В тот раз он основательно всыпал торговцу. «Давайте посмотрим на дело с точки зрения перспективы торговли яйцами. Послушайте меня. Протухшее из-за железнодорожной стачки яйцо действительно не съешь; верно, это убыток. Но его съели бы, если бы оно не протухло, и кончено дело, не так ли? Сотни и сотни тысяч бедняков страдают в нашей стране из-за тяжелых социальных условий, множество людей вообще не имеют возможности есть яйца, и, следовательно, вы никогда не сможете продать им огромное количество яиц, которое не только не тухнет, но и не производится. Если бы какая-нибудь глупая курица протестовала против желания железнодорожников проучить правительство, я бы не удивился. Но даже курица способна понять: если бы наша страна благоденствовала, куры могли бы нести больше яиц».
Публика в кафе с интересом прислушивалась к их разговору и со смехом аплодировала его остроумному ответу. Но и людям поумней, чем тот торговец яйцами, трудно было примириться с тем, что в конце апреля целую неделю не ходили поезда.
Даже сами железнодорожники в последний момент побоялись прекратить работу. «Мы не какие-нибудь безродные социалисты, нечего нам бастовать», — говорили они перед самым началом стачки. Железнодорожные служащие причисляли себя к мелкой буржуазии. Долго молча терпели они всякие несправедливости, относясь к начальству с полным доверием, как и подобает благонамеренным гражданам. Позже они лишь подавали прошения, писали жалобы. Жаловались на то, что их лишают возможности продвигаться по службе, что, несмотря на рост цен, двадцать лет им жалованья не повышали, жаловались на косность служебных порядков, произвол в оплате выходных дней, отпусков и так далее. А когда они стали открыто выражать свое недовольство и обратились за помощью к оппозиционным политическим деятелям, тогда государственные мужи стали кормить их обещаниями. Отчаявшиеся вконец железнодорожники, все до одного, перешли на сторону недовольных. Они устроили митинг, чтобы публично высказать свои жалобы. Власти испугались, а испугавшись, страшно ожесточились. Они запретили митинг и ополчились против руководителей этого массового движения. Долго проявлявшие несознательность люди убедились тогда, что им заткнут рот, если они не перейдут к действиям. Но как действовать? Не оставалось ничего другого, как принять предложение телеграфиста сортировочной станции Ракош, который призывал в телеграмме, отправленной по служебной линии во все железнодорожные станции страны: «Вставайте, ребята! Уже есть две жертвы: Яноша Шарлаи и Пала Турчани сняли с работы. Давайте объявим забастовку. Да здравствует забастовка!» Через несколько часов около тридцати тысяч железнодорожных служащих прервали работу и почти целую неделю не сдавались.

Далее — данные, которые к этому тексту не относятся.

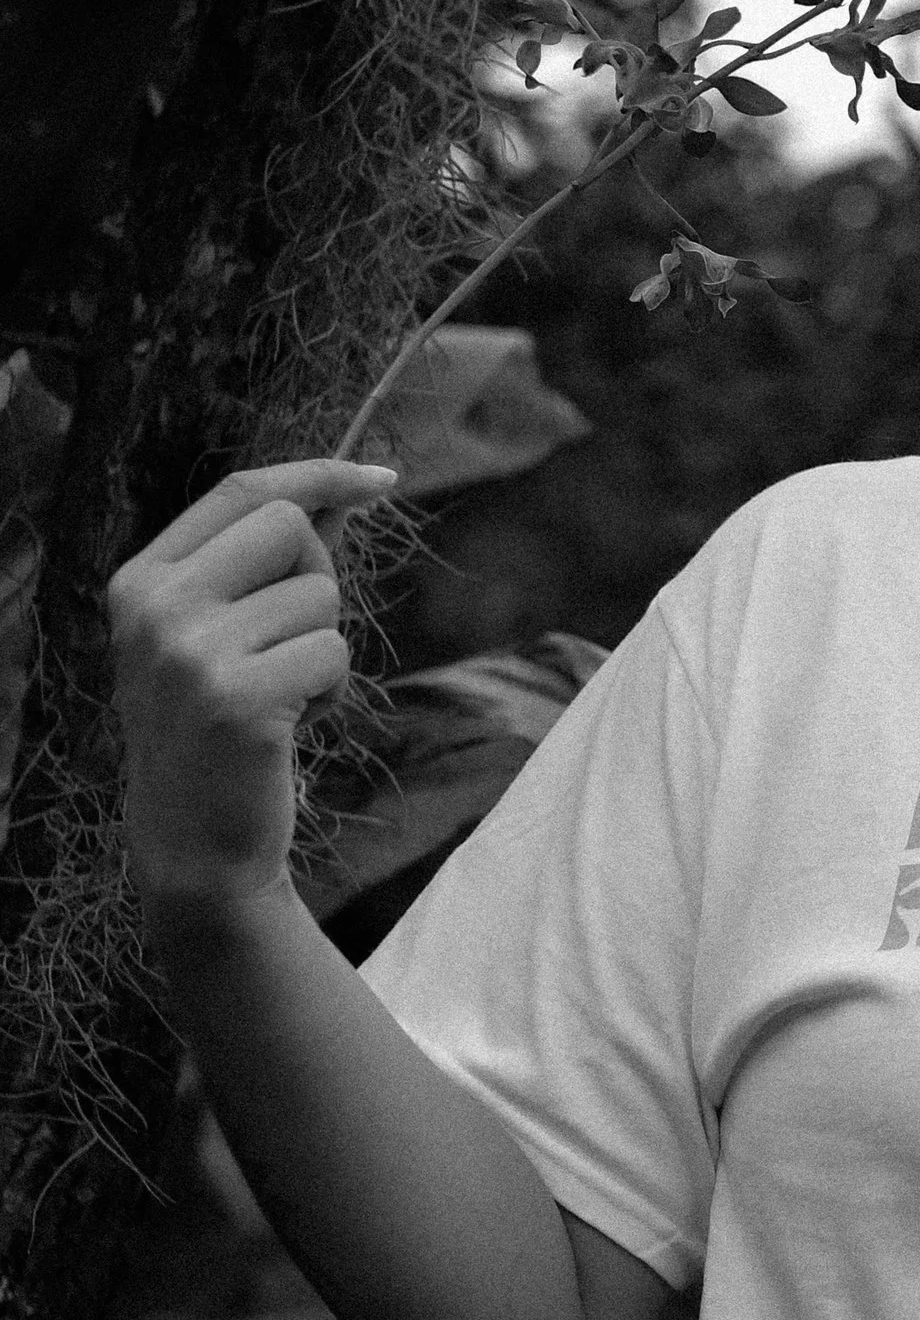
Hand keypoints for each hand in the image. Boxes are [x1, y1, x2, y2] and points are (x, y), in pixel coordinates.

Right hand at [107, 457, 400, 923]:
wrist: (194, 845)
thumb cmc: (218, 728)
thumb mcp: (218, 633)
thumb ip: (268, 562)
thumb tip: (345, 492)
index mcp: (140, 580)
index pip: (242, 490)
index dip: (319, 475)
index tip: (379, 480)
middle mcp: (155, 608)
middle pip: (290, 526)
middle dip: (319, 575)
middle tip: (291, 639)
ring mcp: (191, 654)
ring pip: (320, 596)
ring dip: (322, 647)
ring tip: (278, 695)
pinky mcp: (238, 701)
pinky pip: (333, 653)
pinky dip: (330, 690)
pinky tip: (289, 726)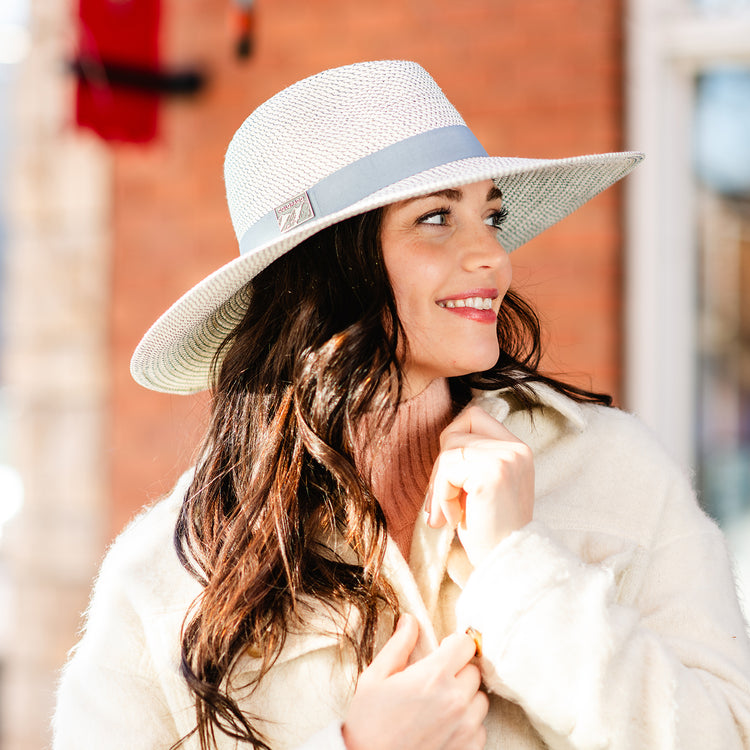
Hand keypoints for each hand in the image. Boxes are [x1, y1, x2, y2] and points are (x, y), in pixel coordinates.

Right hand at [342, 614, 487, 749]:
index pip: (465, 644)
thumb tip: (411, 620)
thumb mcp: (375, 677)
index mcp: (433, 676)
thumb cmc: (368, 722)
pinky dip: (467, 725)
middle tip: (435, 681)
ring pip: (480, 699)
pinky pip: (480, 728)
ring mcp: (465, 727)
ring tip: (440, 706)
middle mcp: (455, 700)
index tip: (442, 652)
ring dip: (465, 698)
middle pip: (473, 671)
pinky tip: (444, 727)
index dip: (453, 645)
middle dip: (457, 671)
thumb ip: (398, 645)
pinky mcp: (469, 749)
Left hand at [425, 405, 533, 566]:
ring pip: (448, 451)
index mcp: (517, 449)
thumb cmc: (489, 530)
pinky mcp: (492, 473)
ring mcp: (506, 458)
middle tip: (440, 505)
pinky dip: (441, 495)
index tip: (452, 478)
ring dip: (439, 485)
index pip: (473, 416)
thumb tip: (442, 441)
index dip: (452, 442)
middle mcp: (516, 448)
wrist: (508, 564)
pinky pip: (447, 469)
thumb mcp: (482, 485)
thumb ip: (471, 459)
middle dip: (440, 468)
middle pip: (455, 433)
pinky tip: (453, 518)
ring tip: (449, 514)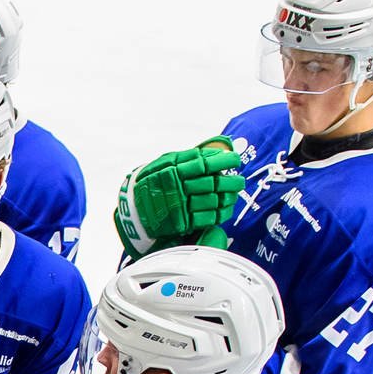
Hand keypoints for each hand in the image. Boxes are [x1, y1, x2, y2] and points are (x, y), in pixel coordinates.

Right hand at [112, 137, 242, 257]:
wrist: (132, 208)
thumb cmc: (152, 181)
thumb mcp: (165, 162)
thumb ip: (188, 157)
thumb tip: (215, 151)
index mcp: (174, 170)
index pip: (206, 163)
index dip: (224, 161)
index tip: (235, 160)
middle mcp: (178, 188)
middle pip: (213, 184)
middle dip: (231, 182)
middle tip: (240, 181)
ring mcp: (180, 206)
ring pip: (213, 202)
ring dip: (228, 198)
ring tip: (234, 194)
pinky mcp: (181, 222)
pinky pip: (207, 219)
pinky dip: (220, 214)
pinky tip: (226, 209)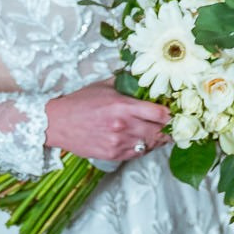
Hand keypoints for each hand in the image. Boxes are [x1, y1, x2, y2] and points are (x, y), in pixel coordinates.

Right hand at [45, 81, 171, 162]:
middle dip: (169, 129)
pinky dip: (144, 147)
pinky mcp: (113, 155)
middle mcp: (123, 126)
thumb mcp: (105, 85)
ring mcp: (118, 143)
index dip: (172, 114)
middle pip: (160, 132)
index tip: (176, 112)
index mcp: (123, 106)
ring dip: (158, 139)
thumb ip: (127, 83)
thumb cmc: (80, 102)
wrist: (56, 123)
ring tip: (159, 132)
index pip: (160, 113)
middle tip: (174, 124)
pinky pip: (138, 153)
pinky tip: (142, 139)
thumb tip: (146, 78)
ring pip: (151, 145)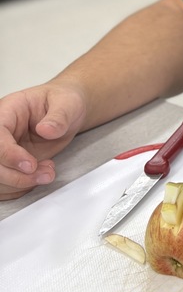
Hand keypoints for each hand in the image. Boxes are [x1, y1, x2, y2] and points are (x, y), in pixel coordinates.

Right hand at [0, 84, 85, 199]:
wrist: (67, 112)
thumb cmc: (63, 103)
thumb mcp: (68, 103)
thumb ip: (59, 117)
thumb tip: (46, 130)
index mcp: (7, 111)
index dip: (9, 155)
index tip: (30, 165)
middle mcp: (1, 132)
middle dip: (16, 175)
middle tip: (45, 174)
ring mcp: (4, 150)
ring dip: (20, 184)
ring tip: (48, 173)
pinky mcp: (10, 164)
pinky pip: (4, 185)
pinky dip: (20, 189)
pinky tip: (40, 177)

Рабочие железнодорожных мастерских выступили заодно с железнодорожными служащими, применившими их оружие, оружие рабочих.
Весть о вспыхнувшей стачке оппозиционные политические деятели, ранее покровительствовавшие железнодорожникам, приняли как весть о пожаре, возникшем в доме из-за неосторожной игры со спичками.
В стране было парализовано железнодорожное движение. Депутаты парламента, демократы, знакомые Ландлера — Важони, Золтан Лендьел, Тивадар Баттяни — ждали от правительства уступок, чтобы их «протеже», утихомирившись, поскорей вернулись к исполнению своего «патриотического долга». Однако премьер-министр Иштван Тиса с высокомерной жестокостью отказывался идти на малейшие уступки и, наконец, с беспощадной решимостью обрушился на «бунтовщиков» — объявил их военнообязанными, состоящими на действительной службе, принудив тем самым обслуживать железные дороги.